The Demand of Catastrophes
While most IBHS activity is carefully scheduled, real-world disasters offer unique opportunities to better understand the interaction of severe weather on the built environment; they also add more urgency to our work. People affected by a disaster, or those that had a close call, are often ready to reduce their risk from the “next big one,” at least until their memories fade. Likewise, public policymakers, who otherwise may shy away from hard choices relating to future resilience, are more willing to improve codes and direct resources to resilience.
Hurricane Florence (2018) provides an example of how IBHS can mobilize staff including the science, communications, FORTIFIED, operations, and public policy teams to act on real-world opportunities. Florence posed unique challenges and opportunities due to the activation of the North Carolina Insurance Underwriting Association’s FORTIFIED Roof endorsement and its forecasted path toward the IBHS Research Center.
Hurricane Michael (2018), making landfall only one month after Florence, presented a different scenario (performance of Florida building codes in a design wind speed event), at a time when IBHS staff (and Member companies) were still storm-weary.
In both instances, the IBHS playbook was largely put into motion shortly before, and immediately after, landfall. As a result, some IBHS opportunities were serendipitous rather than strategic, resulting from both geography and weather characteristics. Looking ahead, IBHS will pre-plan for such engagements by the development of “cat-in-the-box” scenarios that leverage our multidisciplinary skills and bring out the best of IBHS at the worst of times. Additionally, catastrophic events uniquely provide short duration challenges and opportunities for the IBHS FORTIFIED program but will require additional strategies focused to meet spikes in demand for FORTIFIED Roofs.
19. Develop IBHS “playbooks” for major disaster scenarios—focusing on hurricane, tornado, and wildfire—including communications needs, research opportunities, public policy engagement, and FORTIFIED (where relevant). Recognizing that property protection should never overshadow life safety, be ready for the cross-cutting needs and opportunities that come from disasters.
20. Develop and implement a FORTIFIED catastrophic disaster strategy to address short-term spikes in demand that will produce sharp increases in designation rates. This may involve redeployment of resources from sunny day operations.
21. Encourage government and nonprofit grants to support FORTIFIED rebuilding and provide a guide for the best uses of such funding.

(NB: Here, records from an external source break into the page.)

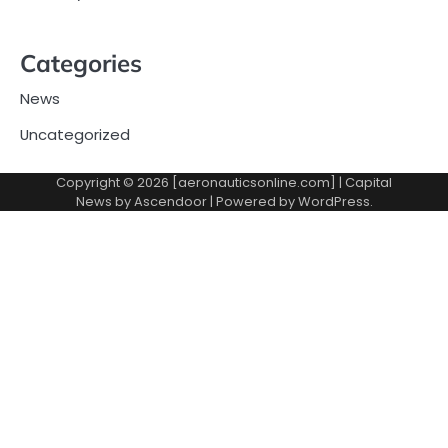
Categories
News
Uncategorized
Copyright © 2026 [aeronauticsonline.com] | Capital
News by
Ascendoor
| Powered by
WordPress
.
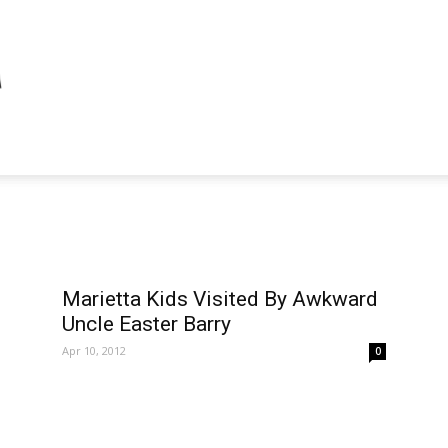
Marietta Kids Visited By Awkward
Uncle Easter Barry
Apr 10, 2012
0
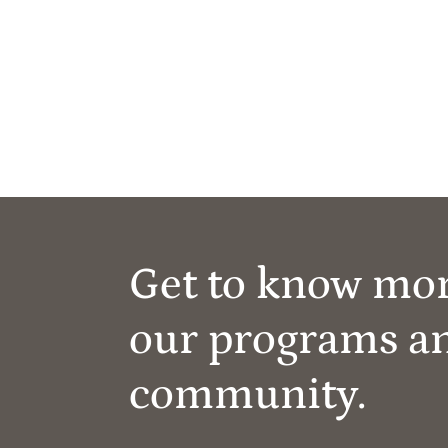
Get to know mo
our programs a
community.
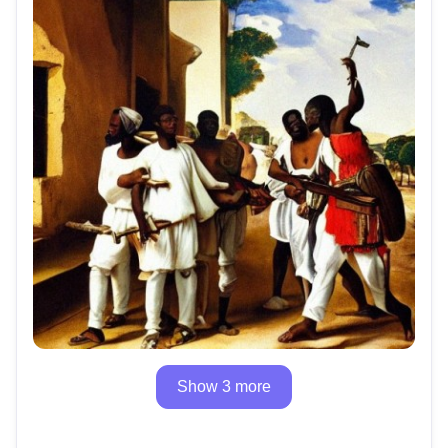
Show 3 more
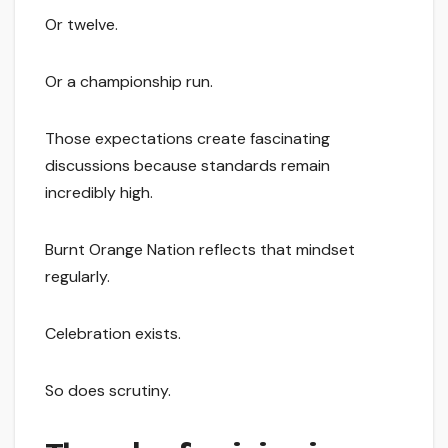
Or twelve.
Or a championship run.
Those expectations create fascinating
discussions because standards remain
incredibly high.
Burnt Orange Nation reflects that mindset
regularly.
Celebration exists.
So does scrutiny.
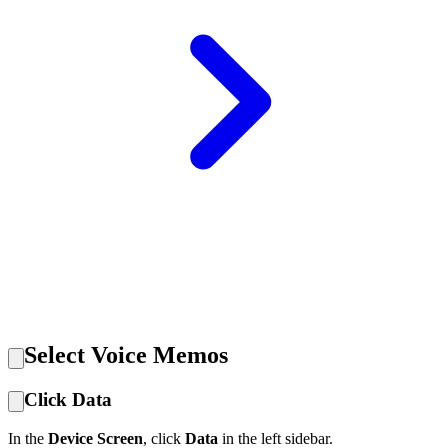
Select Voice Memos
Click Data
In the
Device Screen
, click
Data
in the left sidebar.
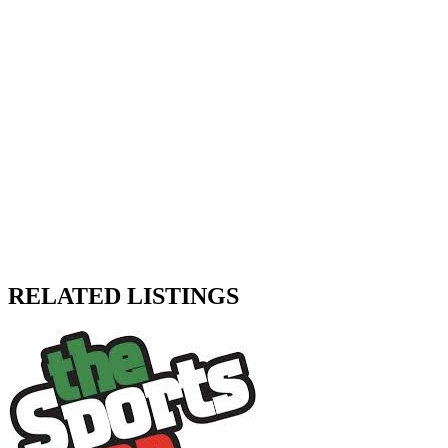
RELATED LISTINGS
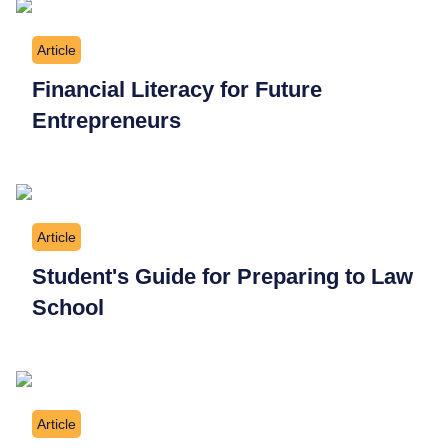
Article
Financial Literacy for Future
Entrepreneurs
Article
Student's Guide for Preparing to Law
School
Article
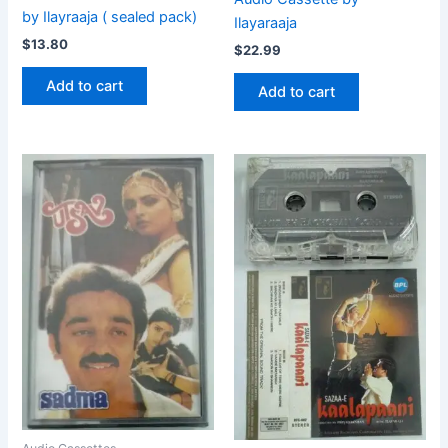
by Ilayraaja ( sealed pack)
Ilayaraaja
$
13.80
$
22.99
Add to cart
Add to cart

Beyond Research in Core Natural Perils
The core perils of wind/wind-driven rain, hail, and wildfire are the fundamental lanes in which IBHS can uniquely and profoundly drive change in the built environment. The resource demands of groundbreaking scientific inquiry require an undeterred focus on these core perils. Moreover, these are the areas where momentum is building to translate this groundbreaking science into codes and standards, FORTIFIED, and other real-world impacts. Yet, the extraordinary reputation that the Institute has earned allows IBHS to have a public voice across the natural hazards sphere. As a shaper of the US resiliency agenda, IBHS needs to add its voice to the full set of natural hazards. We must meet people where they are. For example, homeowners see a hurricane as the cause of a disaster, often without understanding how wind and floodwaters caused specific damage modes.
Likewise, public policymakers who are willing to promote “resilience” do not want to limit their efforts to specific weather or climate phenomenon. Recognizing that IBHS’s principal investments sit in the research perils, IBHS will use its voice and platform to advance science-based public action to build resiliency across all natural perils. This work will extend to disciplines such as business continuity, community resilience, emergency preparation, and emerging technology.